>>>

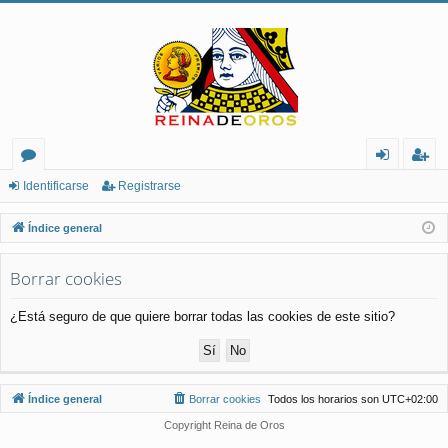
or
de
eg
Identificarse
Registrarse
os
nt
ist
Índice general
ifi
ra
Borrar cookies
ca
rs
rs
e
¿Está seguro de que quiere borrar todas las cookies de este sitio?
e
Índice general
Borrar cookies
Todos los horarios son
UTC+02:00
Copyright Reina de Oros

<<<

Except for the pictures, return every line of the material exactly.

or
de
eg
Identificarse
Registrarse
os
nt
ist
Índice general
ifi
ra
Borrar cookies
ca
rs
rs
e
¿Está seguro de que quiere borrar todas las cookies de este sitio?
e
Índice general
Borrar cookies
Todos los horarios son
UTC+02:00
Copyright Reina de Oros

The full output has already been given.